Which lines below mention "gezocht"? Pick each one out.

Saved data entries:
::::::::

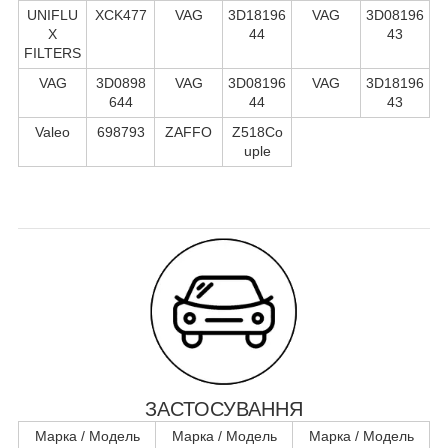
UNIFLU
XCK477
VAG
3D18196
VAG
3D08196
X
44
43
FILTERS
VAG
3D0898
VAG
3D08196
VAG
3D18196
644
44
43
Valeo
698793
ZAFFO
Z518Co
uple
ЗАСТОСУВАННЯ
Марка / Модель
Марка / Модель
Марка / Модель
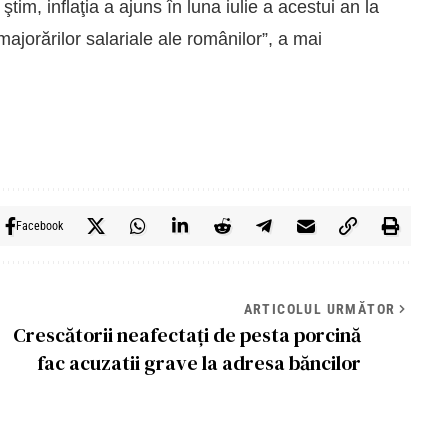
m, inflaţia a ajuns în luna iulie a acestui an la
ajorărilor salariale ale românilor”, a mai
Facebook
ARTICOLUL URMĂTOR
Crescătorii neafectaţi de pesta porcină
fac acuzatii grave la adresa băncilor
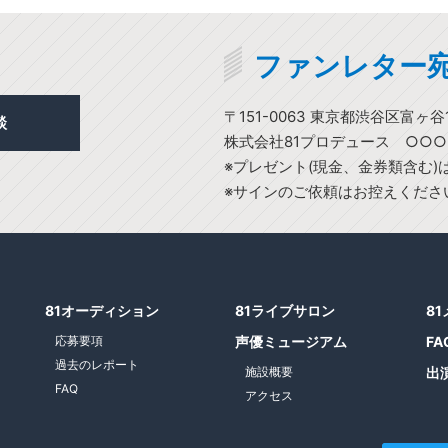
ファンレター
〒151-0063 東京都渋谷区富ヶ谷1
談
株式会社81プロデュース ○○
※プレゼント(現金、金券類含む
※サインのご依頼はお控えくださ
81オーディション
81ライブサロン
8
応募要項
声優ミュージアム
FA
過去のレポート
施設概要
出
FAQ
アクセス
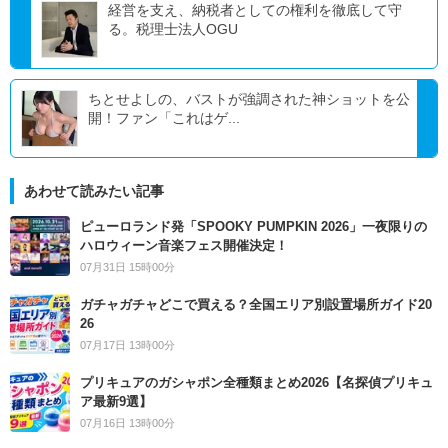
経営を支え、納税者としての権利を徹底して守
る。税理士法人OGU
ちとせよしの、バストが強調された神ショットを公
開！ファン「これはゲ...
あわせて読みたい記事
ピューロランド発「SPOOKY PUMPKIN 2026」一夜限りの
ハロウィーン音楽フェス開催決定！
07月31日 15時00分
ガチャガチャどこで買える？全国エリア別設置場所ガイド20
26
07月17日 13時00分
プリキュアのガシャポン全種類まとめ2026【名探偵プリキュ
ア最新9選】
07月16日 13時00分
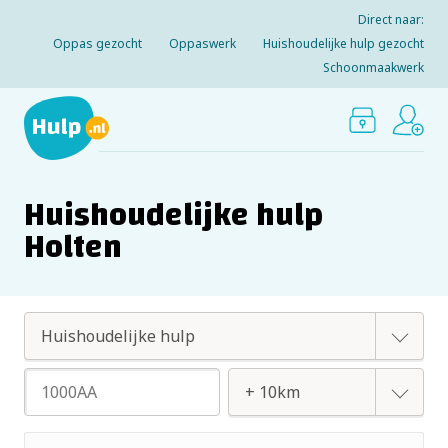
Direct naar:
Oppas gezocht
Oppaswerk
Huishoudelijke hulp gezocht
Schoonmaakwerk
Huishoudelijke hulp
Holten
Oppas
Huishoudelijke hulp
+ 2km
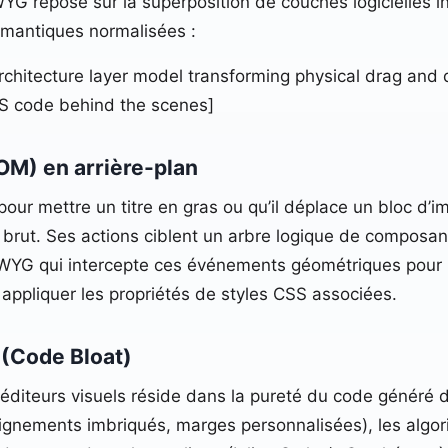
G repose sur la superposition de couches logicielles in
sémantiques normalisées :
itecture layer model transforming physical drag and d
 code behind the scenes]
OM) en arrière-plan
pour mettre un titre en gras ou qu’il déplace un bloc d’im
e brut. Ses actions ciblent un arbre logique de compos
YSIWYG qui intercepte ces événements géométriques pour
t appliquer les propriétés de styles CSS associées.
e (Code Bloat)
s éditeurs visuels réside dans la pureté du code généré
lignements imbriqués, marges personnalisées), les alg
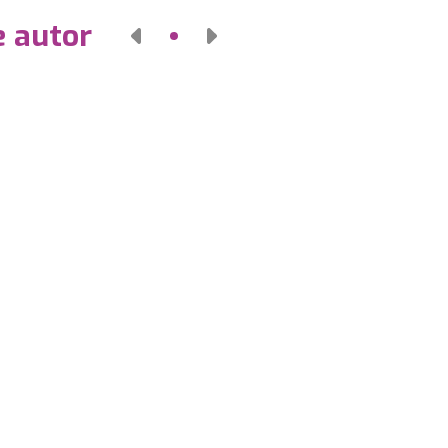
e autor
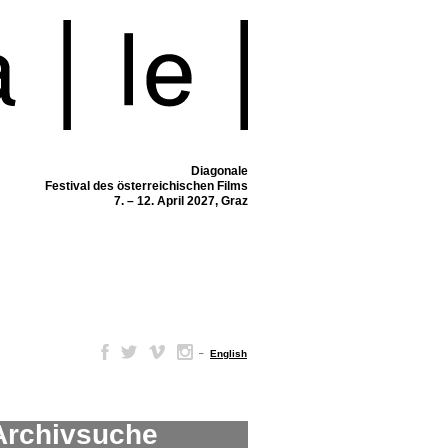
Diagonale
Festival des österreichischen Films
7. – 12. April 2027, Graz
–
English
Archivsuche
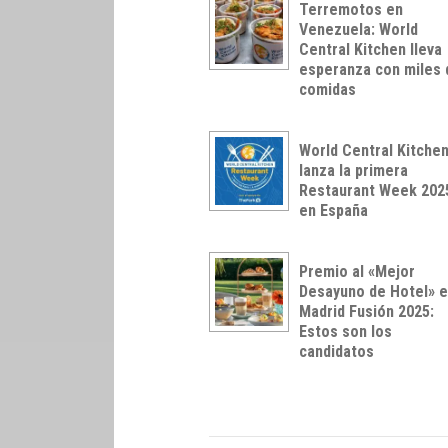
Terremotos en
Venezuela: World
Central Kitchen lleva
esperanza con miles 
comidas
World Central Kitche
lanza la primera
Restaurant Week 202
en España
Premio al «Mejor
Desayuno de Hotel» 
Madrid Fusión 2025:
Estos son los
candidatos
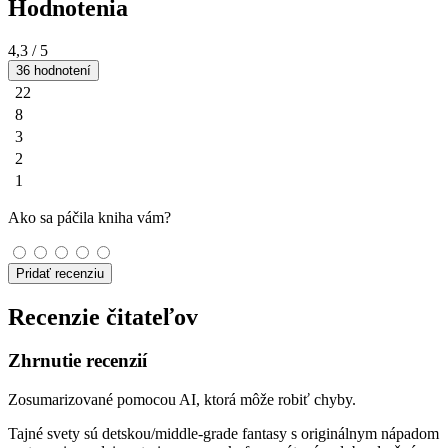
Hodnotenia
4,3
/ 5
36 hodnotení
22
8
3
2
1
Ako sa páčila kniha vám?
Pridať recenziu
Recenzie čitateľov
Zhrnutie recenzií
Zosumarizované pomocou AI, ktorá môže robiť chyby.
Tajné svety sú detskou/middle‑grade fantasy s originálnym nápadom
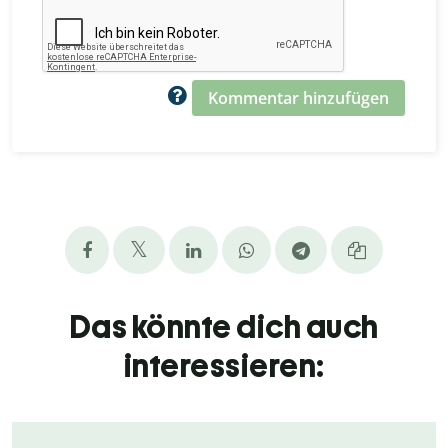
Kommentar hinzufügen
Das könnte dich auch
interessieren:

::::::::

Output for this exercise:
Oppas gezocht
Huishoudelijke hulp gezocht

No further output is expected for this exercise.